DoD Grant funds cell research automation development
Dr. Sokratis Makrogiannis, a Delaware State University associate professor of mathematics, has been awarded a three-year $435,000 grant from the U.S. Department of Defense’s Army Research Office to develop a novel automated method to study cells.
Dr. Makrogiannis – who teaches and does research within the University’s Division of Physics, Engineering, Mathematics, and Computer Science – will use the funding to develop techniques for fully automating the observation and documentation of cell segmentation, tracking, event handling and quantification.
The funding will support the development of automated methods designed to successfully detect and track cells, and thereby enable the analysis of their static and dynamic behavior – including cell morphology, cell migration and changes in cell states.

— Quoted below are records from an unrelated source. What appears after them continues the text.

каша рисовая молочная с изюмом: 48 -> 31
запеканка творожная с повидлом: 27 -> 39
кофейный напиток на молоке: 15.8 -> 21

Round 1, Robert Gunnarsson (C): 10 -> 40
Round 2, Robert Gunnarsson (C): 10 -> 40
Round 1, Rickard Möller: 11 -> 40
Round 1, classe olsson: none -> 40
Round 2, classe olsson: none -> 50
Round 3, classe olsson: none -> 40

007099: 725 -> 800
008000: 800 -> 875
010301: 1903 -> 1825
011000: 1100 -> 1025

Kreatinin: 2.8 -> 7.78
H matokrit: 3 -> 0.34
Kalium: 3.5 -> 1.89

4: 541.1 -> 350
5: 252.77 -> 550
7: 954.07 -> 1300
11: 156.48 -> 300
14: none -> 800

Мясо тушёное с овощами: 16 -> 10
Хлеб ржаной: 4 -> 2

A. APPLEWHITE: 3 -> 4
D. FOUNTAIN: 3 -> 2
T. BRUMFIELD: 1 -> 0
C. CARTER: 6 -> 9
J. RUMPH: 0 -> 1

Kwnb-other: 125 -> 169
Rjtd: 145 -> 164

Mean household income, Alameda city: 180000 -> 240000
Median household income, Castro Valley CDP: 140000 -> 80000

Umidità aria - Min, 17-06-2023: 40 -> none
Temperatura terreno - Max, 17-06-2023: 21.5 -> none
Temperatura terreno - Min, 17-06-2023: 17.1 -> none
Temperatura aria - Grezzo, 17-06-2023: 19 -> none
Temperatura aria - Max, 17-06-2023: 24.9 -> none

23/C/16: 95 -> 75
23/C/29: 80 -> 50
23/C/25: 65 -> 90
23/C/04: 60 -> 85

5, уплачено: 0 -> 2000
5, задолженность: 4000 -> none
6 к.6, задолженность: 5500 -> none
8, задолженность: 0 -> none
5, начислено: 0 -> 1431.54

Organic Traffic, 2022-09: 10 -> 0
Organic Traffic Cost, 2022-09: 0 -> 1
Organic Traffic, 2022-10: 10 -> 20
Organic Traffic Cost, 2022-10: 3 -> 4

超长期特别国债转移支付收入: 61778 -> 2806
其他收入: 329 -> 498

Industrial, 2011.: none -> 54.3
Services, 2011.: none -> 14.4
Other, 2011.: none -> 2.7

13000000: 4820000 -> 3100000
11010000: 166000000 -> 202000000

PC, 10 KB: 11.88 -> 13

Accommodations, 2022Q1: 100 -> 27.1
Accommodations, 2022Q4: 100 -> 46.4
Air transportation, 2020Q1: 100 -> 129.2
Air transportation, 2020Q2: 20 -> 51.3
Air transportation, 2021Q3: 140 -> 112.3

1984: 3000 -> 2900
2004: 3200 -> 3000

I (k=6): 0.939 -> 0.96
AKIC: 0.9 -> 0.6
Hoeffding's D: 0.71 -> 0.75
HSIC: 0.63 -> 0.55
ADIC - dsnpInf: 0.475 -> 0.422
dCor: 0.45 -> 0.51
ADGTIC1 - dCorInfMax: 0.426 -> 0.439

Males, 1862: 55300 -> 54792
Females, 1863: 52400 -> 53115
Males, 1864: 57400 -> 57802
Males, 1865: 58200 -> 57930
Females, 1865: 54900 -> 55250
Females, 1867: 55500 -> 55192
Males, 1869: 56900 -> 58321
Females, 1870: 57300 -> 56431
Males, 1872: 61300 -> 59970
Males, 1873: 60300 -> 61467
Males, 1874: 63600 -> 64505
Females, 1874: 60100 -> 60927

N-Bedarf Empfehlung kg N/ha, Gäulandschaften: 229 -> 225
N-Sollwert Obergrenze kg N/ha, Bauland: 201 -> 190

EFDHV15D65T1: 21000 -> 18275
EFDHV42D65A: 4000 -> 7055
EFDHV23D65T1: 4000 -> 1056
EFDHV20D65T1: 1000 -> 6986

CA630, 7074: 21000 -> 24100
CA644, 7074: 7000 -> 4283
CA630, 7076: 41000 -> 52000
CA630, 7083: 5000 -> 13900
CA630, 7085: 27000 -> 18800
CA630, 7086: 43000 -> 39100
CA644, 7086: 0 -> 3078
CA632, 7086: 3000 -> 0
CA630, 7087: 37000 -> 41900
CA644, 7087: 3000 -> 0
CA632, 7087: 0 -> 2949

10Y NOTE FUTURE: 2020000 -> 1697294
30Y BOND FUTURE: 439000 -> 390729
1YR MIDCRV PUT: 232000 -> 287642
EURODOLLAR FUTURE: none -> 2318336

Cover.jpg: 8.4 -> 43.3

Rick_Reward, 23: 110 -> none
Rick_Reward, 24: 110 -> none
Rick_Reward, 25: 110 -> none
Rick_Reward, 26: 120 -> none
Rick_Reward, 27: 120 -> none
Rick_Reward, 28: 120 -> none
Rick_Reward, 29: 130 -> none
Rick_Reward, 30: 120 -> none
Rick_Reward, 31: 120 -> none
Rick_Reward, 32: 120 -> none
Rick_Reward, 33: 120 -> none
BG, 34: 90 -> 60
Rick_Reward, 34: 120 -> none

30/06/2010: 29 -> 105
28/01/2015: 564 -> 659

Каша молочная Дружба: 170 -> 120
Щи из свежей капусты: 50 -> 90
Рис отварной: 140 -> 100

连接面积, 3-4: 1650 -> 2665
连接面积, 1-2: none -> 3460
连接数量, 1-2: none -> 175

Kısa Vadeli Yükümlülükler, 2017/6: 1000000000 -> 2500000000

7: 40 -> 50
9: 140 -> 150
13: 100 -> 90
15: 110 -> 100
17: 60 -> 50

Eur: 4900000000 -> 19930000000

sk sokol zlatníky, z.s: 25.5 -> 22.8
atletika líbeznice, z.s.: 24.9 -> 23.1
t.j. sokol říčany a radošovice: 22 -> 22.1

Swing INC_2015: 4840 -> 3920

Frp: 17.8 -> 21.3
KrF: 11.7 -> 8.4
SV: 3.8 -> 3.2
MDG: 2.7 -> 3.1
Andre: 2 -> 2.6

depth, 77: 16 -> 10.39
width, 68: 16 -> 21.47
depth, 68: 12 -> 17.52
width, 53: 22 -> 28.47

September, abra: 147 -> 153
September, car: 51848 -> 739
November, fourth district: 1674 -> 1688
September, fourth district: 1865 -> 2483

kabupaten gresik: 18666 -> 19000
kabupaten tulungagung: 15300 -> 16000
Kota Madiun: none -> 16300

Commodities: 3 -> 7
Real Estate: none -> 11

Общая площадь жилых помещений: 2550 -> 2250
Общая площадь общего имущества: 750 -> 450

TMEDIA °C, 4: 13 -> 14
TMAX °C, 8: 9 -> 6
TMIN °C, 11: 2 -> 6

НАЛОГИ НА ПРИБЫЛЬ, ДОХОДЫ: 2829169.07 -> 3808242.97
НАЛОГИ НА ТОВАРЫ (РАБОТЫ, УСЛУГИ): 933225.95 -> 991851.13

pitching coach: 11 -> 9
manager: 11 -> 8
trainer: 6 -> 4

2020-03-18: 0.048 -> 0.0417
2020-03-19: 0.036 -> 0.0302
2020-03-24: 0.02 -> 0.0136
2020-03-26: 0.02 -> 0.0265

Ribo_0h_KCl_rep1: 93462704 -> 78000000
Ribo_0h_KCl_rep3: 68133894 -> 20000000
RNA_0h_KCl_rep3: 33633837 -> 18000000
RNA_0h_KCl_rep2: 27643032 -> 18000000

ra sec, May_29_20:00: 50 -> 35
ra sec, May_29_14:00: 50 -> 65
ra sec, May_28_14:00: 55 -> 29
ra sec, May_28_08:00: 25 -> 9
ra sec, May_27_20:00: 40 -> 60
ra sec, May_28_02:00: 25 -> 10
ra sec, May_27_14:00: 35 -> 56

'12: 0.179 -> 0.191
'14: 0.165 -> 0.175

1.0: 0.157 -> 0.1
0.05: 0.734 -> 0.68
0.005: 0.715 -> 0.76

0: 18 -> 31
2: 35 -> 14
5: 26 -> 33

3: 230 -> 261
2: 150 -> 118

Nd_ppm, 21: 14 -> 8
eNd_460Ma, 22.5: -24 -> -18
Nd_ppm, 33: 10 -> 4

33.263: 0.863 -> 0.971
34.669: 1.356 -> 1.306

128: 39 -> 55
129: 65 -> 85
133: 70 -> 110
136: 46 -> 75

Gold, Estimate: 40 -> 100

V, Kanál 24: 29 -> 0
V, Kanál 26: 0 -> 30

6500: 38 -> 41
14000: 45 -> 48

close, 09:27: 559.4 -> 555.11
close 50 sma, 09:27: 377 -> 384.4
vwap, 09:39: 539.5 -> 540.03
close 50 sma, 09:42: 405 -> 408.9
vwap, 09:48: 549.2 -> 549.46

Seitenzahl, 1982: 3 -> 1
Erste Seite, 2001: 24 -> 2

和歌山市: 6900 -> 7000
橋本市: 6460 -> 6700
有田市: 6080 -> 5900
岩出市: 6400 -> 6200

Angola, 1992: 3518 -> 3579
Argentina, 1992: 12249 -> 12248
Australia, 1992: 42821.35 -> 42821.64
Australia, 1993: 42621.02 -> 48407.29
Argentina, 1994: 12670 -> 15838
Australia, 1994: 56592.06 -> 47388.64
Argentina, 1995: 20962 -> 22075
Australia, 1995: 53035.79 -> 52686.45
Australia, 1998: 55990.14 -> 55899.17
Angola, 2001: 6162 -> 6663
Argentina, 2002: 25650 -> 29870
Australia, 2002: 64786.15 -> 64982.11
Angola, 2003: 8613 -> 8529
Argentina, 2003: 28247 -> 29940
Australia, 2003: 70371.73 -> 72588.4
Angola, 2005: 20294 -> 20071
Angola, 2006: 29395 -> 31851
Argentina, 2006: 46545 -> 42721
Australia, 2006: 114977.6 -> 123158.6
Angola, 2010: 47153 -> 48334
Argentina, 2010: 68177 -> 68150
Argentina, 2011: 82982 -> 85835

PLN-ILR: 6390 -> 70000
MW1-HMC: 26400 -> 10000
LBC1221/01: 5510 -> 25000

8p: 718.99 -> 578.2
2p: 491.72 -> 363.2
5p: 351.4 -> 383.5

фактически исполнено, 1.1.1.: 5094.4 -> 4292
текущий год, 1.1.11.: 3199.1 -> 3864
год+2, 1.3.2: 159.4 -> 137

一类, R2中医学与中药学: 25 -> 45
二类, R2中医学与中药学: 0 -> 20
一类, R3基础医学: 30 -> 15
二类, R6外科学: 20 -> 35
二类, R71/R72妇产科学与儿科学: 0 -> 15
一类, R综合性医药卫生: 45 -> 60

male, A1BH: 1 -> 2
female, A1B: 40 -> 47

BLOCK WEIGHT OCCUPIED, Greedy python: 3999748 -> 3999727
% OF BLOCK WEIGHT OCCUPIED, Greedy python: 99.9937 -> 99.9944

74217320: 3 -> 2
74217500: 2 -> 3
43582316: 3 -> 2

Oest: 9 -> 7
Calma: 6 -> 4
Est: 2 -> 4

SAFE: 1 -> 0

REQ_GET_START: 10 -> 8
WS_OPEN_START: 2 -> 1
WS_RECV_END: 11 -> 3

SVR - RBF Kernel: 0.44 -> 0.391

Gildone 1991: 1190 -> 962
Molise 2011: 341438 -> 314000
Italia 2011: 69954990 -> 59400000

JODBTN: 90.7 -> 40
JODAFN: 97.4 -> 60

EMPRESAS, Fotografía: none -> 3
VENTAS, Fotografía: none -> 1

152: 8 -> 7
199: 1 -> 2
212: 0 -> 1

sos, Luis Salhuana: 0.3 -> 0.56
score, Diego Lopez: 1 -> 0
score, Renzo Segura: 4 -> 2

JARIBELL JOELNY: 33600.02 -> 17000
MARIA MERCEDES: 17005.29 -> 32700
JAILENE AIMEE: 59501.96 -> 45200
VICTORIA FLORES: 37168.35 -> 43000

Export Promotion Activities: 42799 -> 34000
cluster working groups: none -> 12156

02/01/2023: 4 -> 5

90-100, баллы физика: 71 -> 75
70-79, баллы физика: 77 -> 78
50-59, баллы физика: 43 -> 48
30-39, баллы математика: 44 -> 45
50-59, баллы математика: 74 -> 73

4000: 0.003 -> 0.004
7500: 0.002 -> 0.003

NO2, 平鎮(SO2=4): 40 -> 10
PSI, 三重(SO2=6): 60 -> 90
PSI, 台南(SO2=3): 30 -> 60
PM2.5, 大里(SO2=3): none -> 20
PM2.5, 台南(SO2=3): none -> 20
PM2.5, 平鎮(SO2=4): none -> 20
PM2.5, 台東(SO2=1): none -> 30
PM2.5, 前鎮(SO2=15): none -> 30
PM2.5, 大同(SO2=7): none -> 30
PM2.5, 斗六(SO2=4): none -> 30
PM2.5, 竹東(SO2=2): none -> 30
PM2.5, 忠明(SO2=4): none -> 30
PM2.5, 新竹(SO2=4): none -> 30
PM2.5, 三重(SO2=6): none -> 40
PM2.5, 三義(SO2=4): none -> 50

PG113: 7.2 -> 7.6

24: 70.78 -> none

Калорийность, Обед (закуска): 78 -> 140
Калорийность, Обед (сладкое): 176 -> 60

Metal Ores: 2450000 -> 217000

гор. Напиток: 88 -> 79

Dr. Makrogiannis’ project represents the next stage of innovation in the use of time-lapse microscopy, which has made it possible to observe and quantify cell cycle progression, migration and the growth control of live cells. Imaging and quantitative analysis techniques are being systematically integrated in biological and medical studies that investigate cellular immune response, embryonic development, tumor formation, and drug effects.
He added that the large volume of data produced by microscopy and imaging further emphasizes the need for automated and robust techniques that can address the challenges in accurate detection and segmentation as well as tracking.
“The shortcoming of most methods by biologists and pathologists are when you have a cell segmentation, it take many long hours to observe and document it, and it may result in errors,” Dr. Makrogiannis said. “It will be meaningful to automate the process.”
Dr. Joseph Myers, program manager Army Research Office (an element of the U.S. Army Combat Capabilities Development Command’s Army Research Laboratory), said the new mathematical methods being pursued by this research may help fully automate the process of segmenting visual images of groups of cells and other structures into individually recognized and classified cells, including while in motion or evolving.
“The novelty in stitching together significant aspects between images and not getting fooled by noise, gaps, or bifurcations will be an important advance that is different from current machine learning methods and may hold an advantage over them in certain ambiguous cases,” Dr. Myers said. “If successful, this research will help advance the automation of a whole lane of tasks for cell/microbiology research.”